_What the task asks_
Give back every record exactly, images excluded.

[Transcribed page contents]
——

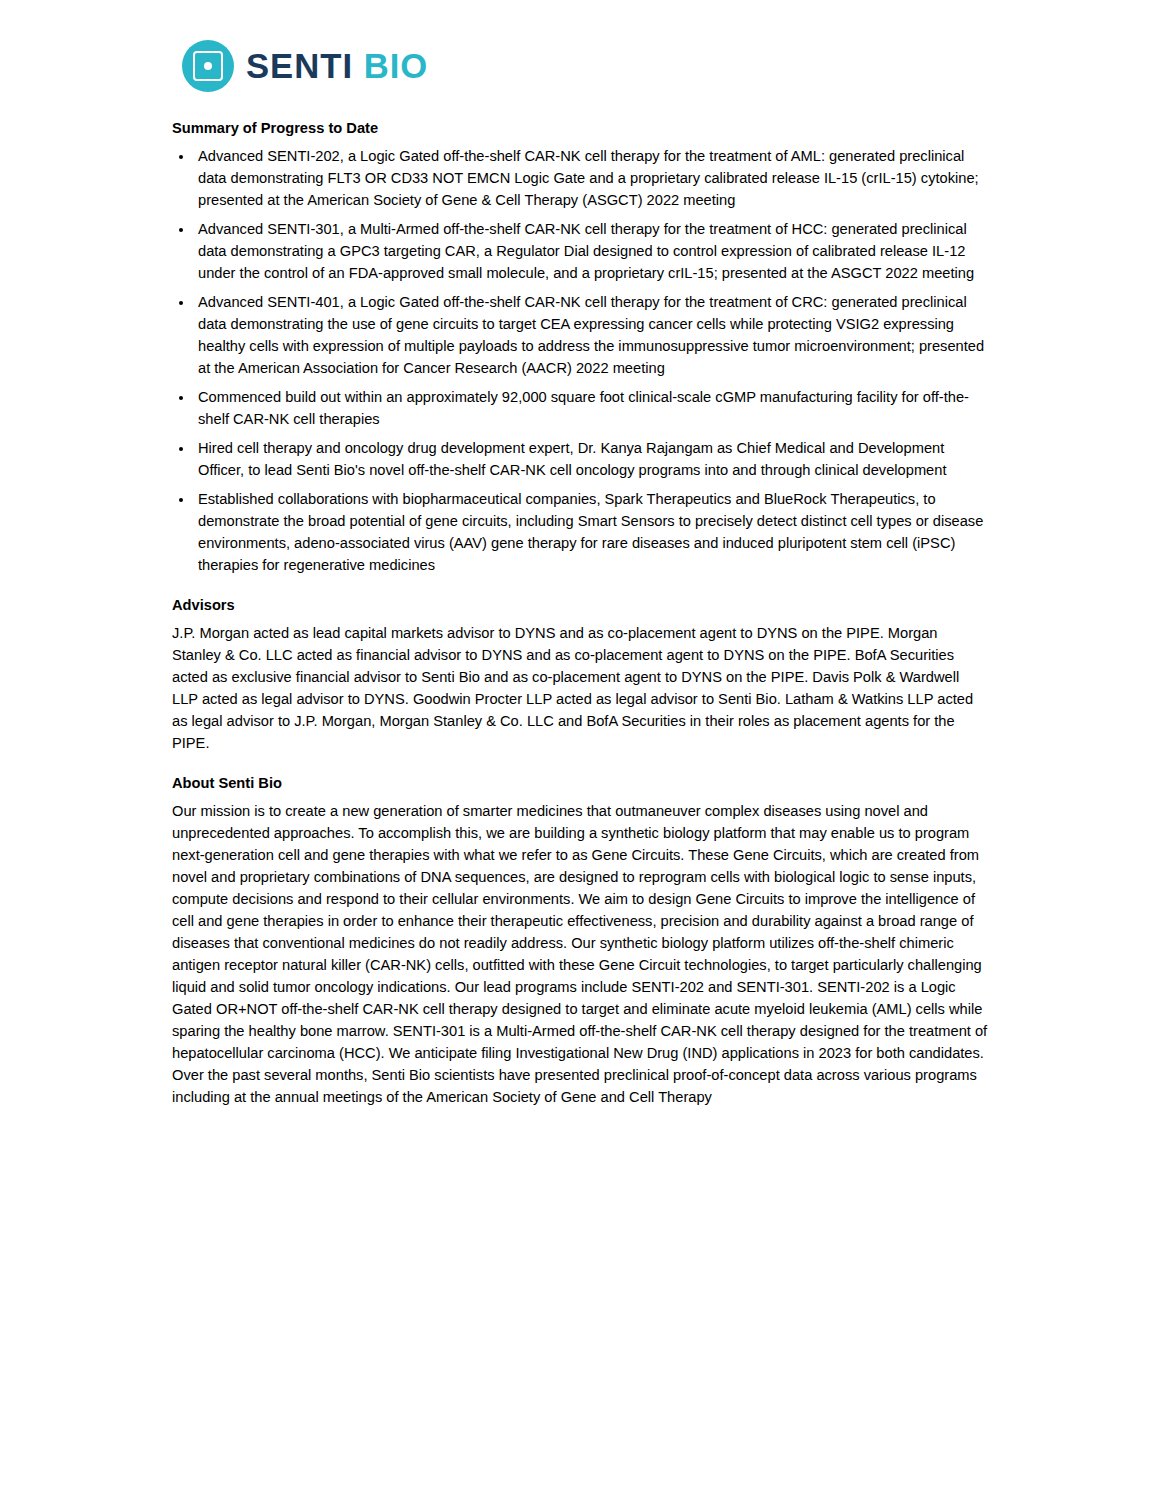SENTI BIO
Summary of Progress to Date
Advanced SENTI-202, a Logic Gated off-the-shelf CAR-NK cell therapy for the treatment of AML: generated preclinical data demonstrating FLT3 OR CD33 NOT EMCN Logic Gate and a proprietary calibrated release IL-15 (crIL-15) cytokine; presented at the American Society of Gene & Cell Therapy (ASGCT) 2022 meeting
Advanced SENTI-301, a Multi-Armed off-the-shelf CAR-NK cell therapy for the treatment of HCC: generated preclinical data demonstrating a GPC3 targeting CAR, a Regulator Dial designed to control expression of calibrated release IL-12 under the control of an FDA-approved small molecule, and a proprietary crIL-15; presented at the ASGCT 2022 meeting
Advanced SENTI-401, a Logic Gated off-the-shelf CAR-NK cell therapy for the treatment of CRC: generated preclinical data demonstrating the use of gene circuits to target CEA expressing cancer cells while protecting VSIG2 expressing healthy cells with expression of multiple payloads to address the immunosuppressive tumor microenvironment; presented at the American Association for Cancer Research (AACR) 2022 meeting
Commenced build out within an approximately 92,000 square foot clinical-scale cGMP manufacturing facility for off-the-shelf CAR-NK cell therapies
Hired cell therapy and oncology drug development expert, Dr. Kanya Rajangam as Chief Medical and Development Officer, to lead Senti Bio's novel off-the-shelf CAR-NK cell oncology programs into and through clinical development
Established collaborations with biopharmaceutical companies, Spark Therapeutics and BlueRock Therapeutics, to demonstrate the broad potential of gene circuits, including Smart Sensors to precisely detect distinct cell types or disease environments, adeno-associated virus (AAV) gene therapy for rare diseases and induced pluripotent stem cell (iPSC) therapies for regenerative medicines
Advisors
J.P. Morgan acted as lead capital markets advisor to DYNS and as co-placement agent to DYNS on the PIPE. Morgan Stanley & Co. LLC acted as financial advisor to DYNS and as co-placement agent to DYNS on the PIPE. BofA Securities acted as exclusive financial advisor to Senti Bio and as co-placement agent to DYNS on the PIPE. Davis Polk & Wardwell LLP acted as legal advisor to DYNS. Goodwin Procter LLP acted as legal advisor to Senti Bio. Latham & Watkins LLP acted as legal advisor to J.P. Morgan, Morgan Stanley & Co. LLC and BofA Securities in their roles as placement agents for the PIPE.
About Senti Bio
Our mission is to create a new generation of smarter medicines that outmaneuver complex diseases using novel and unprecedented approaches. To accomplish this, we are building a synthetic biology platform that may enable us to program next-generation cell and gene therapies with what we refer to as Gene Circuits. These Gene Circuits, which are created from novel and proprietary combinations of DNA sequences, are designed to reprogram cells with biological logic to sense inputs, compute decisions and respond to their cellular environments. We aim to design Gene Circuits to improve the intelligence of cell and gene therapies in order to enhance their therapeutic effectiveness, precision and durability against a broad range of diseases that conventional medicines do not readily address. Our synthetic biology platform utilizes off-the-shelf chimeric antigen receptor natural killer (CAR-NK) cells, outfitted with these Gene Circuit technologies, to target particularly challenging liquid and solid tumor oncology indications. Our lead programs include SENTI-202 and SENTI-301. SENTI-202 is a Logic Gated OR+NOT off-the-shelf CAR-NK cell therapy designed to target and eliminate acute myeloid leukemia (AML) cells while sparing the healthy bone marrow. SENTI-301 is a Multi-Armed off-the-shelf CAR-NK cell therapy designed for the treatment of hepatocellular carcinoma (HCC). We anticipate filing Investigational New Drug (IND) applications in 2023 for both candidates. Over the past several months, Senti Bio scientists have presented preclinical proof-of-concept data across various programs including at the annual meetings of the American Society of Gene and Cell Therapy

——

_Result for this task_
SENTI BIO
Summary of Progress to Date
Advanced SENTI-202, a Logic Gated off-the-shelf CAR-NK cell therapy for the treatment of AML: generated preclinical data demonstrating FLT3 OR CD33 NOT EMCN Logic Gate and a proprietary calibrated release IL-15 (crIL-15) cytokine; presented at the American Society of Gene & Cell Therapy (ASGCT) 2022 meeting
Advanced SENTI-301, a Multi-Armed off-the-shelf CAR-NK cell therapy for the treatment of HCC: generated preclinical data demonstrating a GPC3 targeting CAR, a Regulator Dial designed to control expression of calibrated release IL-12 under the control of an FDA-approved small molecule, and a proprietary crIL-15; presented at the ASGCT 2022 meeting
Advanced SENTI-401, a Logic Gated off-the-shelf CAR-NK cell therapy for the treatment of CRC: generated preclinical data demonstrating the use of gene circuits to target CEA expressing cancer cells while protecting VSIG2 expressing healthy cells with expression of multiple payloads to address the immunosuppressive tumor microenvironment; presented at the American Association for Cancer Research (AACR) 2022 meeting
Commenced build out within an approximately 92,000 square foot clinical-scale cGMP manufacturing facility for off-the-shelf CAR-NK cell therapies
Hired cell therapy and oncology drug development expert, Dr. Kanya Rajangam as Chief Medical and Development Officer, to lead Senti Bio's novel off-the-shelf CAR-NK cell oncology programs into and through clinical development
Established collaborations with biopharmaceutical companies, Spark Therapeutics and BlueRock Therapeutics, to demonstrate the broad potential of gene circuits, including Smart Sensors to precisely detect distinct cell types or disease environments, adeno-associated virus (AAV) gene therapy for rare diseases and induced pluripotent stem cell (iPSC) therapies for regenerative medicines
Advisors
J.P. Morgan acted as lead capital markets advisor to DYNS and as co-placement agent to DYNS on the PIPE. Morgan Stanley & Co. LLC acted as financial advisor to DYNS and as co-placement agent to DYNS on the PIPE. BofA Securities acted as exclusive financial advisor to Senti Bio and as co-placement agent to DYNS on the PIPE. Davis Polk & Wardwell LLP acted as legal advisor to DYNS. Goodwin Procter LLP acted as legal advisor to Senti Bio. Latham & Watkins LLP acted as legal advisor to J.P. Morgan, Morgan Stanley & Co. LLC and BofA Securities in their roles as placement agents for the PIPE.
About Senti Bio
Our mission is to create a new generation of smarter medicines that outmaneuver complex diseases using novel and unprecedented approaches. To accomplish this, we are building a synthetic biology platform that may enable us to program next-generation cell and gene therapies with what we refer to as Gene Circuits. These Gene Circuits, which are created from novel and proprietary combinations of DNA sequences, are designed to reprogram cells with biological logic to sense inputs, compute decisions and respond to their cellular environments. We aim to design Gene Circuits to improve the intelligence of cell and gene therapies in order to enhance their therapeutic effectiveness, precision and durability against a broad range of diseases that conventional medicines do not readily address. Our synthetic biology platform utilizes off-the-shelf chimeric antigen receptor natural killer (CAR-NK) cells, outfitted with these Gene Circuit technologies, to target particularly challenging liquid and solid tumor oncology indications. Our lead programs include SENTI-202 and SENTI-301. SENTI-202 is a Logic Gated OR+NOT off-the-shelf CAR-NK cell therapy designed to target and eliminate acute myeloid leukemia (AML) cells while sparing the healthy bone marrow. SENTI-301 is a Multi-Armed off-the-shelf CAR-NK cell therapy designed for the treatment of hepatocellular carcinoma (HCC). We anticipate filing Investigational New Drug (IND) applications in 2023 for both candidates. Over the past several months, Senti Bio scientists have presented preclinical proof-of-concept data across various programs including at the annual meetings of the American Society of Gene and Cell Therapy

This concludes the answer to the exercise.